Connarus revolutus – A: flowering branchlet; B: leaflet abaxial surface showing venation and revolute margin; C: longistylous flower, sepals and petals removed on one side; D: flower, side view; E: ovary, side view; F: ovary, side view, cut open to show ovules; G: fruit, external view. – Drawn by Maíra Mezzacappa from A. O. Giaretta & M. M. Monteiro 673 (RB), D. A. Folli 6726 (ESA) and D. A. Folli 7410 (ESA).

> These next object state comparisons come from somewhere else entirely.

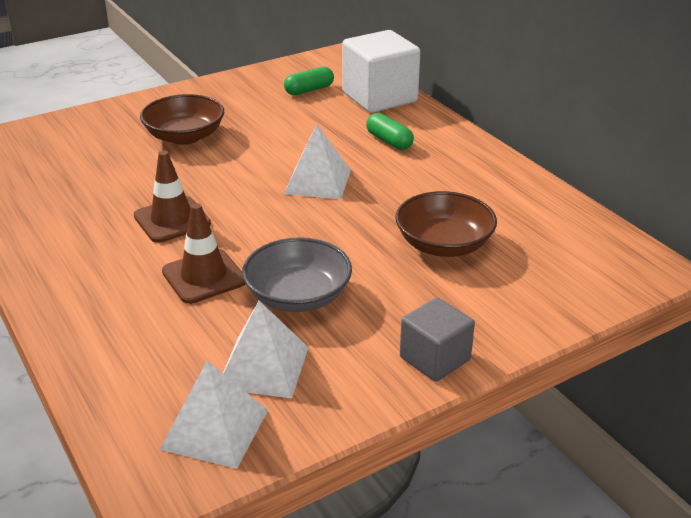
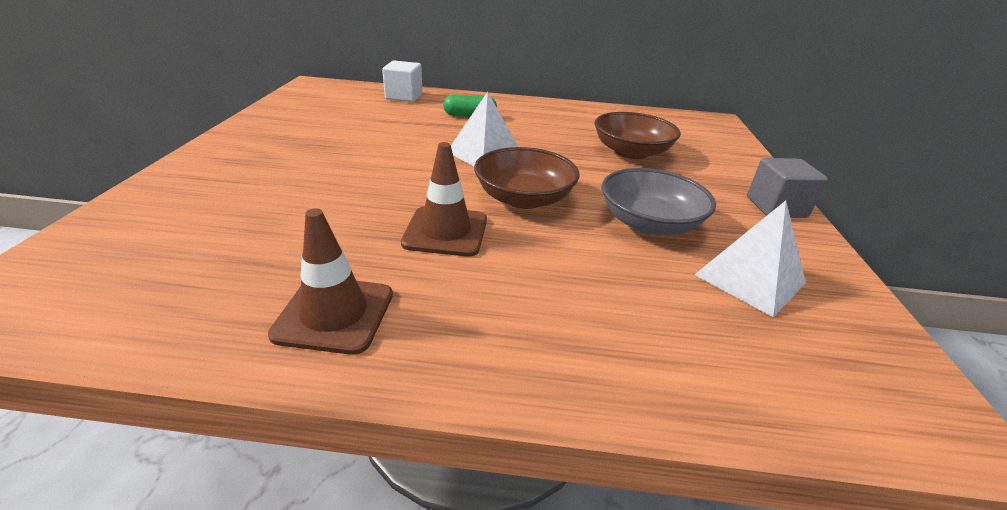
camera: 55 degrees left, 0 degrees up
(185, 136) = (304, 171): brown bowl -> brown bowl (524, 198)
(204, 276) = (571, 253): brown traffic cone -> brown traffic cone (334, 314)
(215, 429) = (844, 343): white pyramid -> none
(309, 90) = (342, 107): green capsule -> none
(379, 97) = (404, 96): white cube -> white cube, size x0.59

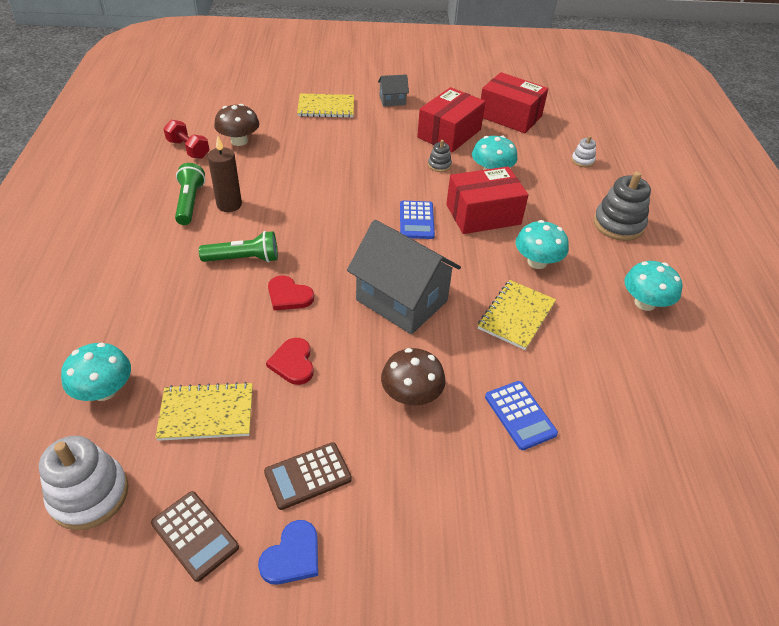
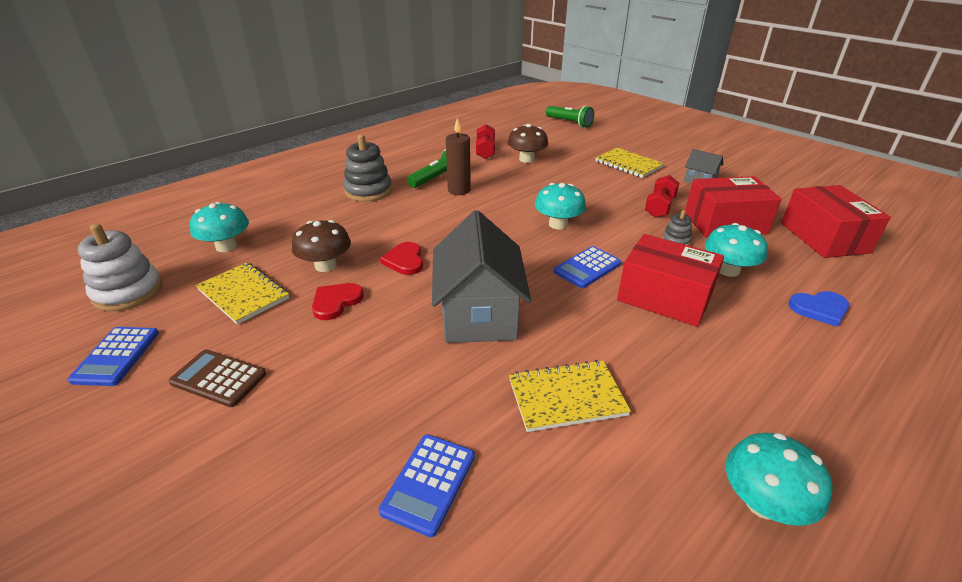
camera: 50 degrees right, 10 degrees down
(195, 535) = (116, 356): brown calculator -> blue calculator
(244, 259) = (415, 224): green flashlight -> green flashlight (569, 123)
(292, 556) = (122, 420): blue heart -> blue heart (819, 309)
(396, 140) = (659, 207): none -> red dumbbell
(411, 395) = (371, 385): brown mushroom -> brown mushroom (325, 265)
(537, 262) = (666, 368): turquoise mushroom -> turquoise mushroom (558, 224)
(582, 161) = (876, 314): white stacking toy -> none
(618, 224) = (843, 399): grey stacking toy -> grey stacking toy (368, 191)

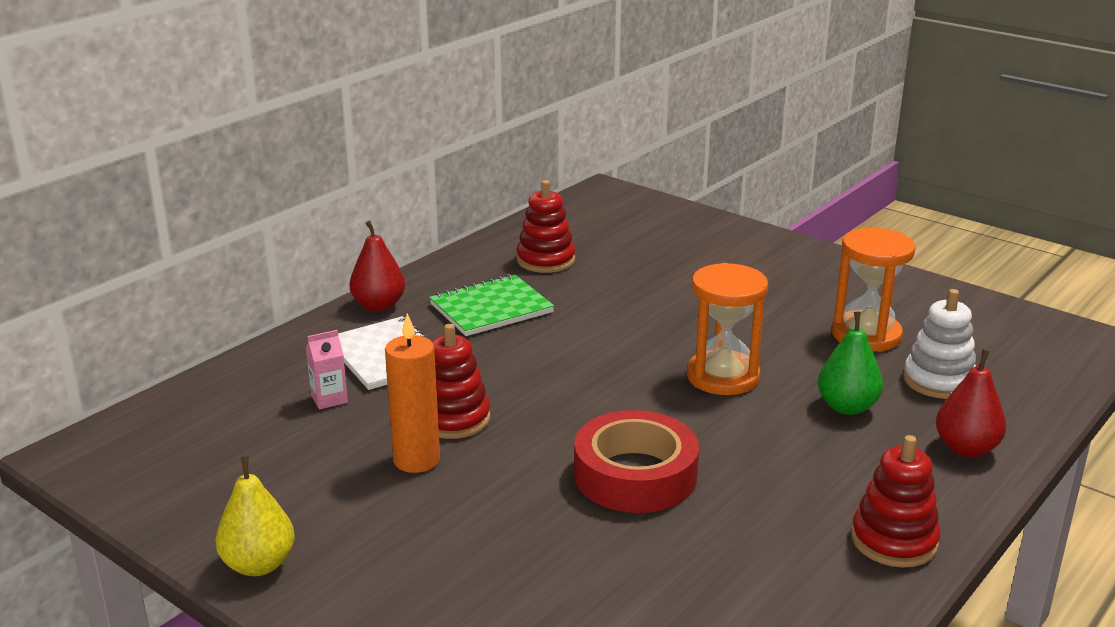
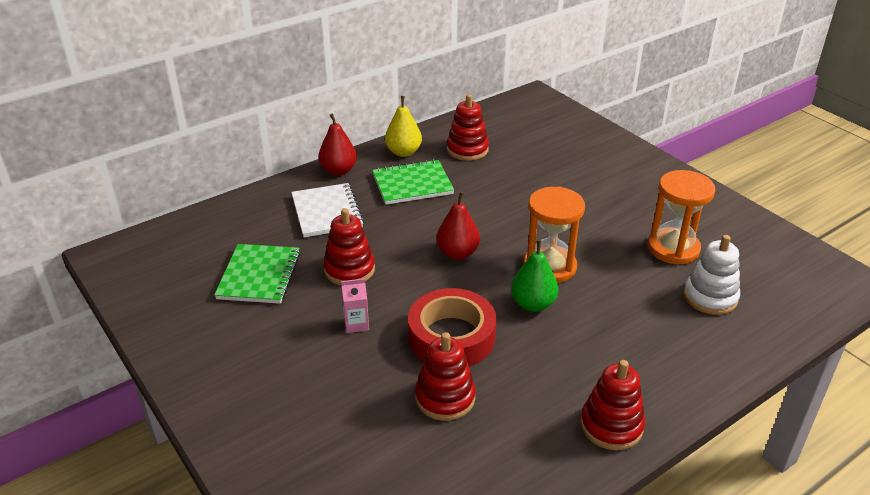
camera: 15 degrees right, 10 degrees up
(259, 565) = (182, 359): yellow pear -> yellow pear (403, 152)
(325, 445) = (259, 276): none -> green notebook
(329, 399) = (276, 240): pink carton -> pink carton (356, 324)
(416, 460) = (312, 298): orange candle -> none
(663, 547) = (445, 398): none -> red stacking toy
(847, 407) = (629, 308): green pear -> green pear (533, 304)
(966, 448) = (703, 359): red pear -> red pear (457, 253)

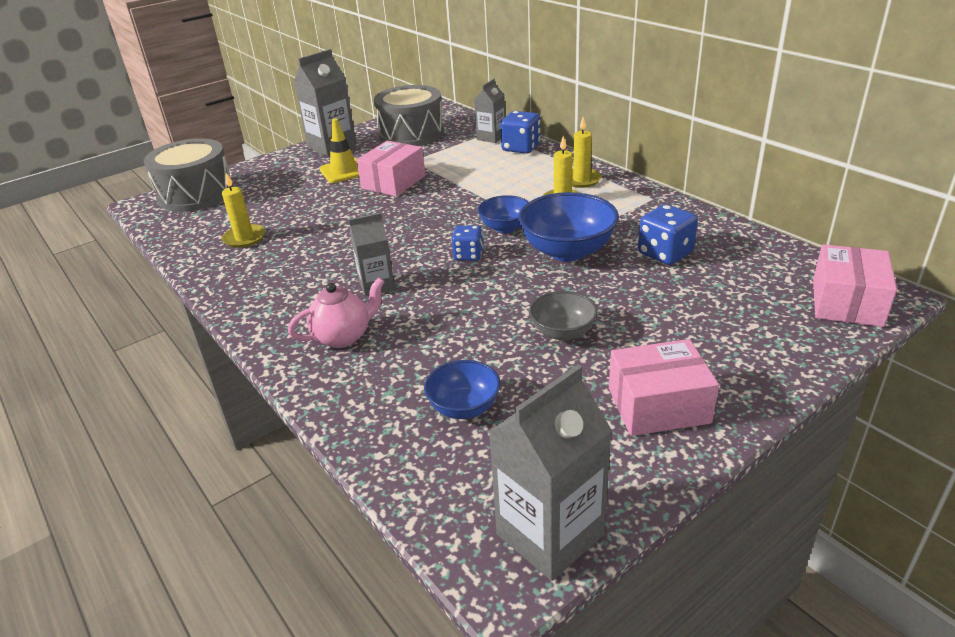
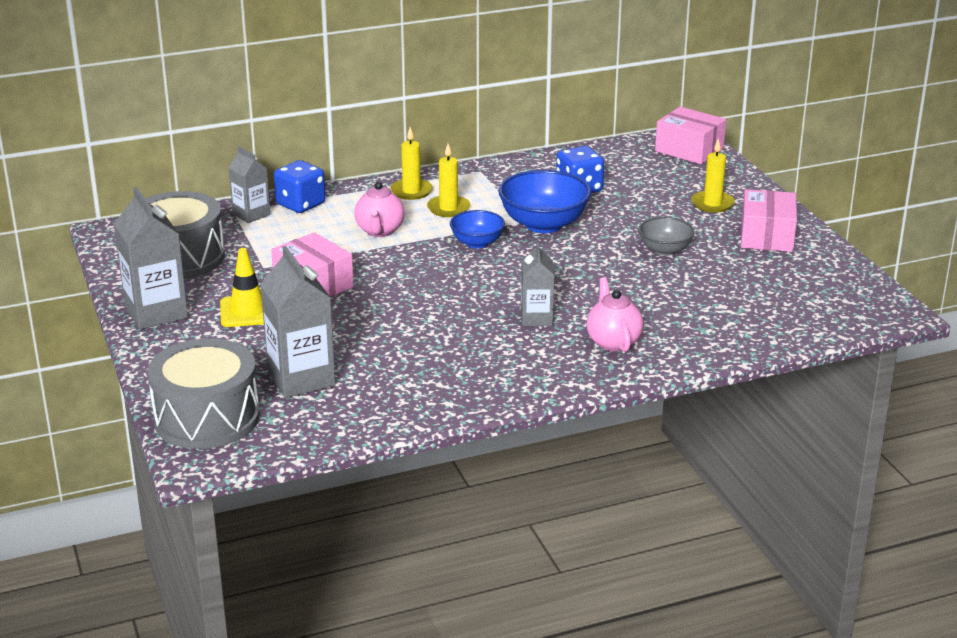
camera: 75 degrees left, 5 degrees down
(244, 238) = (372, 385): yellow candle -> yellow candle (712, 204)
(464, 407) = (736, 302): blue bowl -> none
(468, 255) = (515, 268): blue dice -> none
(498, 184) = (380, 231): none -> pink teapot
(550, 534) = (867, 293): grey carton -> grey carton (301, 379)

Additional specimens examined — Brazil: Bahia: Porto Seguro, Trancoso, estrada Porto Seguro à Trancoso, –16.566331, –39.168533 [16°33′58.8″S, 39°10′06.7″W], 12 Sep 2010, fl. bud, D. A. Folli 6726 (CVRD, ESA, UB). — Espírito Santo: Conceição da Barra. Área 214 da Aracruz Celulose S. A., 5 Nov 1992, fr., O. J. Pereira 4147 (VIES); Área 214 da Aracruz Celulose S. A., 24 Aug 1993, fl., O. J. Pereira & J. M. L. Gomes 4769 (VIES); Área 215 da Aracruz Celulose S. A., 17 Dec 1992, fr., O. J. Pereira 4505 (VIES); Área da Veracruz, 22 Oct 2018, sterile, C. A. P. Toledo & N. C. Bígio 401 (ESA); Lajinha, próximo ao rio São Mateus, seguindo a estrada de terra atrás do campus do CEUNES, próximo ao Bairro Litorâneo, 1 Aug 2007, fl., R. F. A. Martins 162 (VIES); Parque Estadual de Itaúnas, área atrás da Fazenda Jequitaia, 18.4239°S, 397392°W, 12 Oct 2009, fr., A. O. Giaretta & M. M. Monteiro 673 (RB, SAMES, VIES); Linhares, Reserva Natural Vale, 28 Sep 2015, fl., D. A. Folli 7410 (CVRD, ESA, RB, UB); Sooretama, trilha próxima ao herbário, 17 Oct 2018, sterile, C. A. P. Toledo & N. C. Bígio 398 (ESA).